## [SUPPLIED MATERIAL]
▬▬▬▬▬▬▬▬▬▬

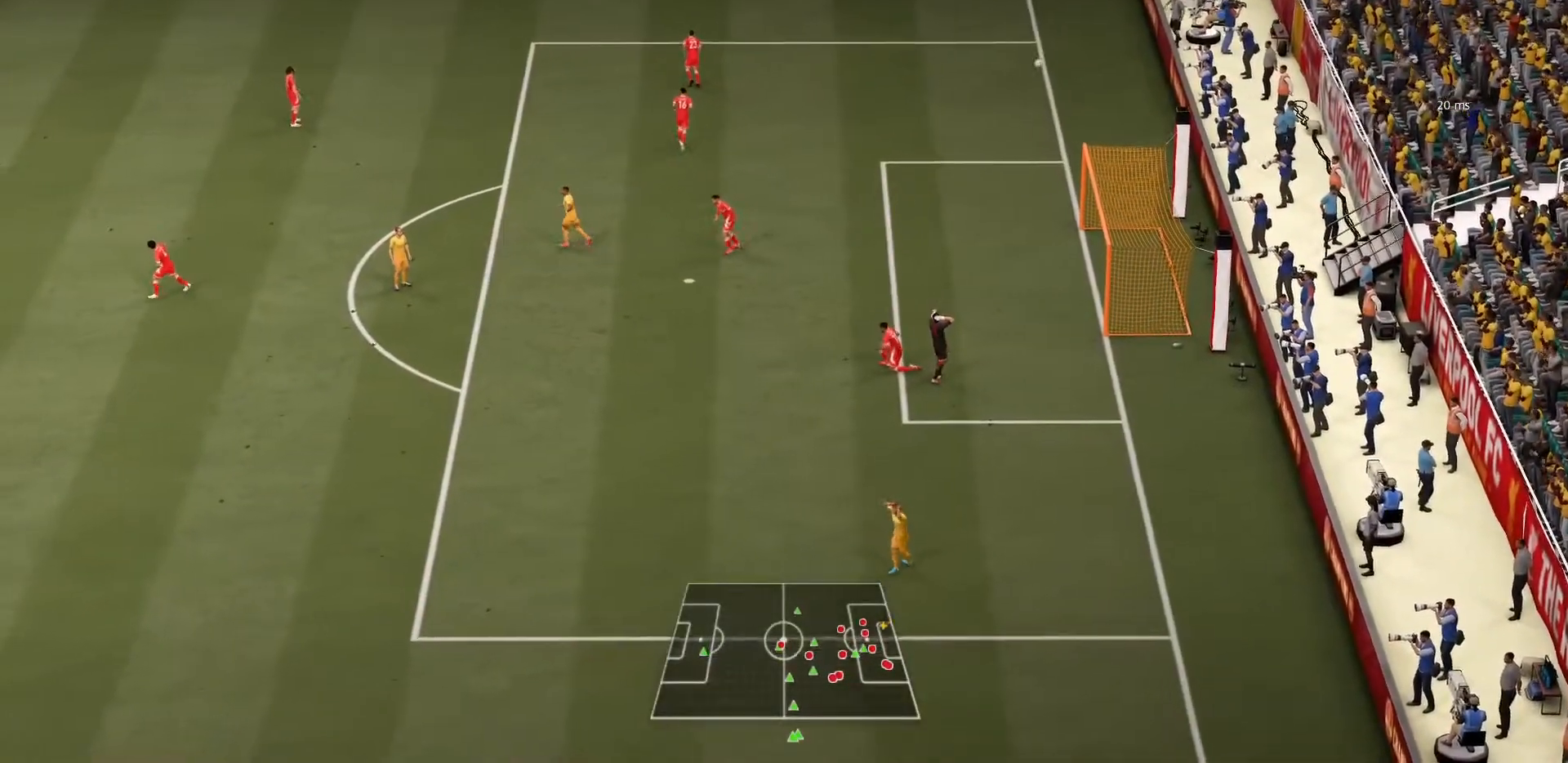
{"buttons": [], "left_stick": "center", "right_stick": "center", "events": [[333, "CROSS", "down"], [467, "CROSS", "up"]]}
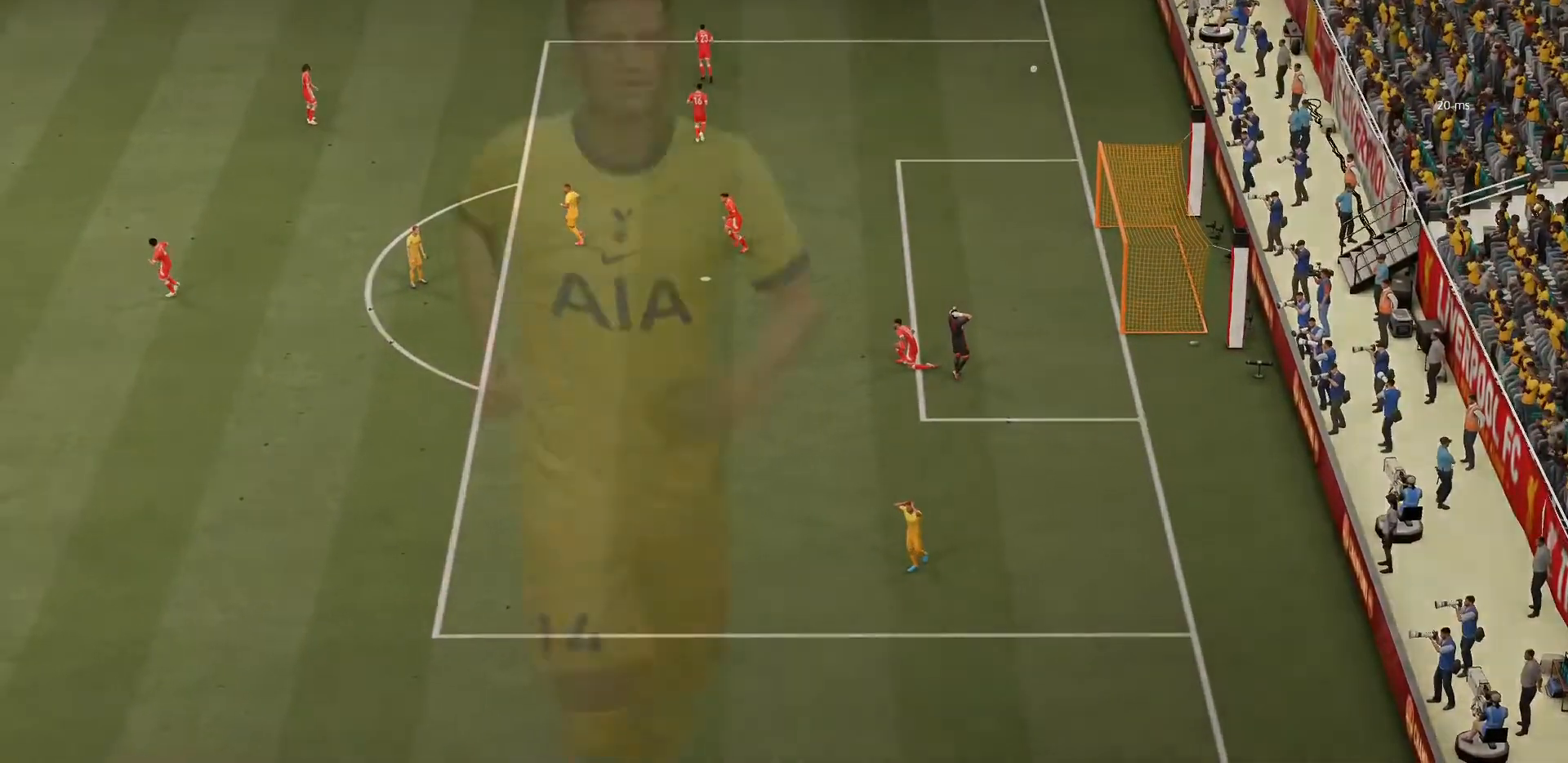
{"buttons": [], "left_stick": "center", "right_stick": "center", "events": []}
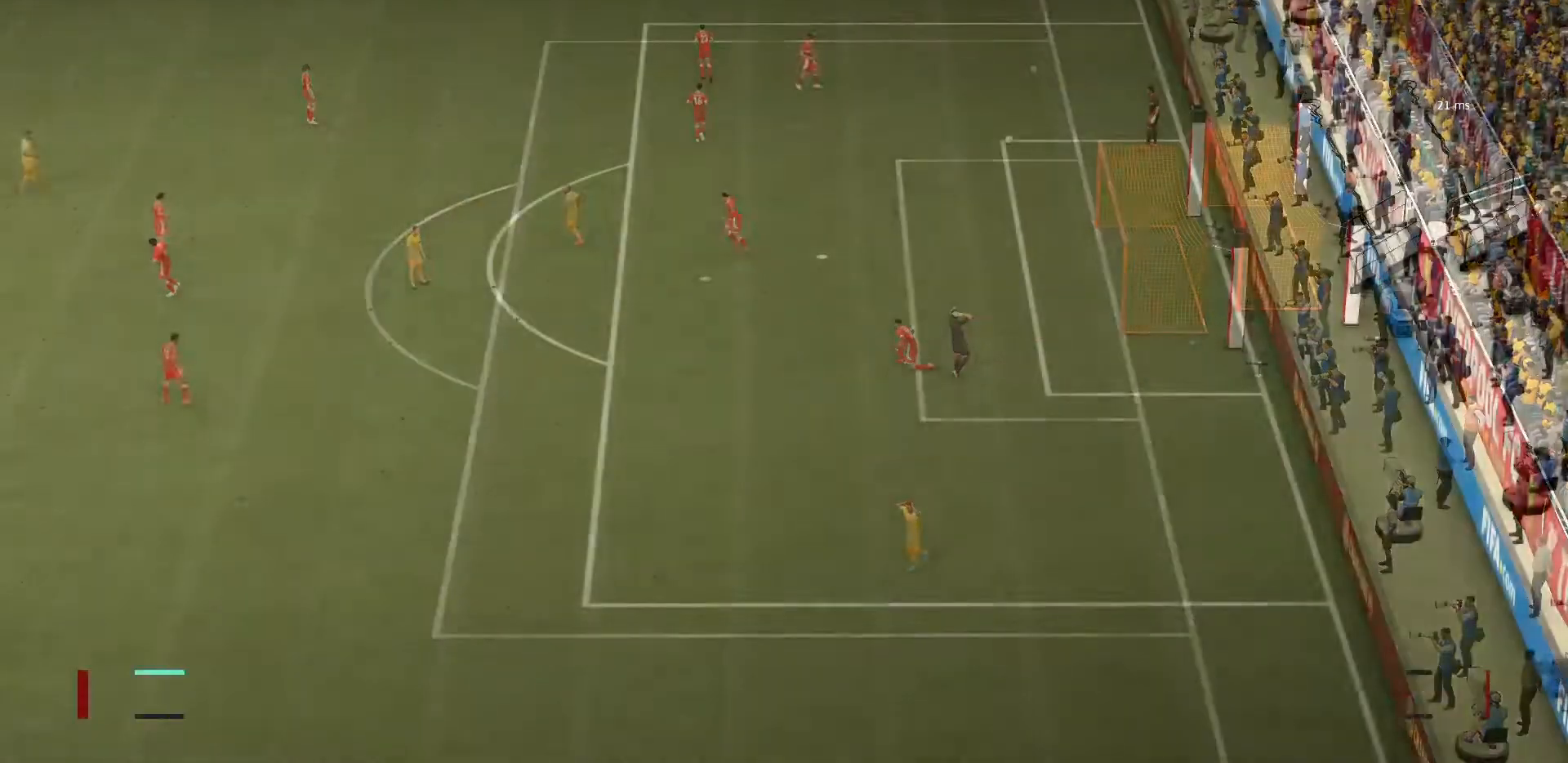
{"buttons": [], "left_stick": "center", "right_stick": "center", "events": []}
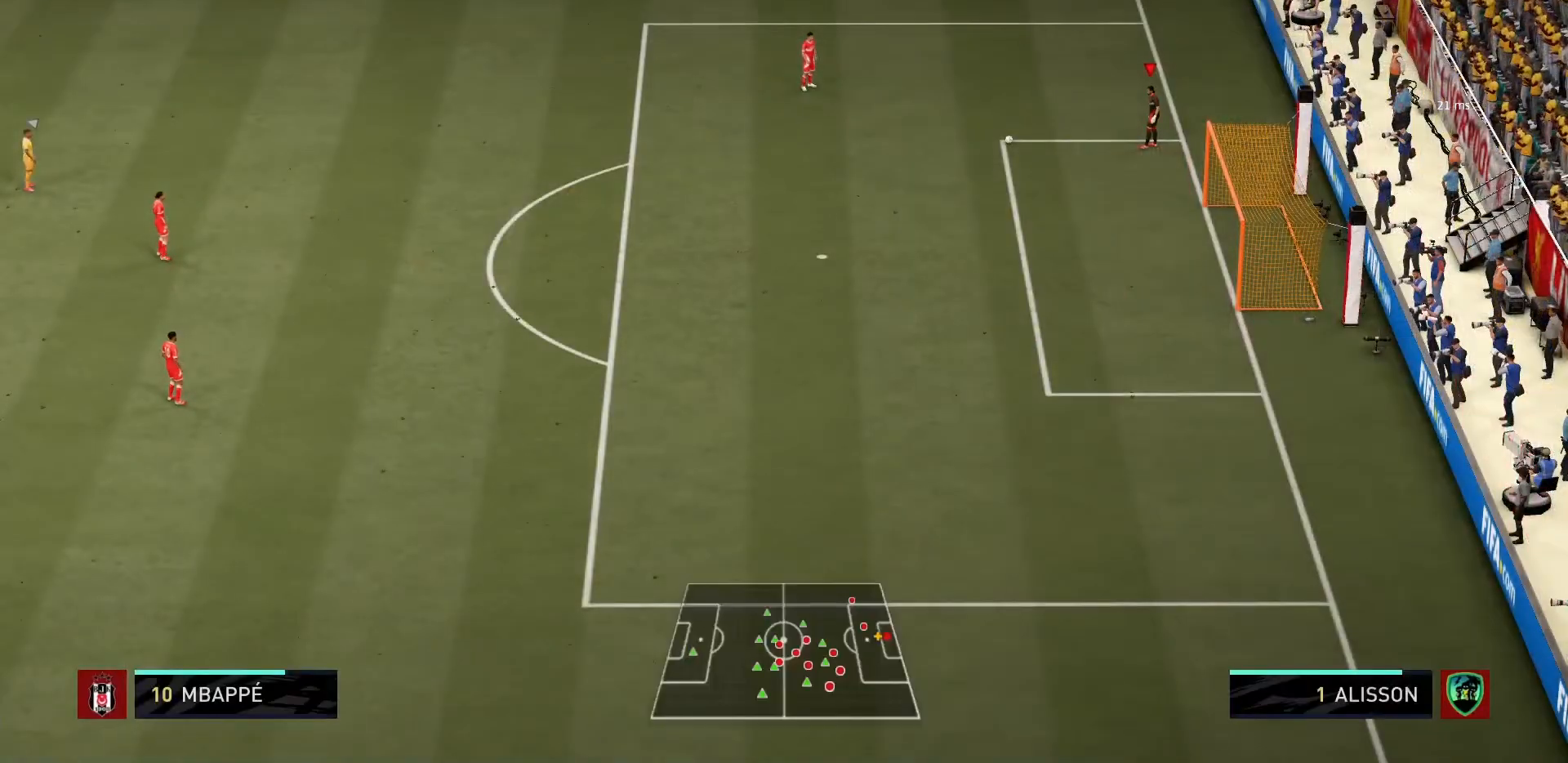
{"buttons": [], "left_stick": "center", "right_stick": "center", "events": [[200, "CROSS", "down"], [234, "left_stick", "up-left"], [267, "CROSS", "up"], [334, "CROSS", "down"], [400, "CROSS", "up"], [400, "left_stick", "center"]]}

▬▬▬▬▬▬▬▬▬▬

Print the listing exactly, images excluded.

{"buttons": [], "left_stick": "center", "right_stick": "center", "events": [[333, "CROSS", "down"], [467, "CROSS", "up"]]}
{"buttons": [], "left_stick": "center", "right_stick": "center", "events": []}
{"buttons": [], "left_stick": "center", "right_stick": "center", "events": []}
{"buttons": [], "left_stick": "center", "right_stick": "center", "events": [[200, "CROSS", "down"], [234, "left_stick", "up-left"], [267, "CROSS", "up"], [334, "CROSS", "down"], [400, "CROSS", "up"], [400, "left_stick", "center"]]}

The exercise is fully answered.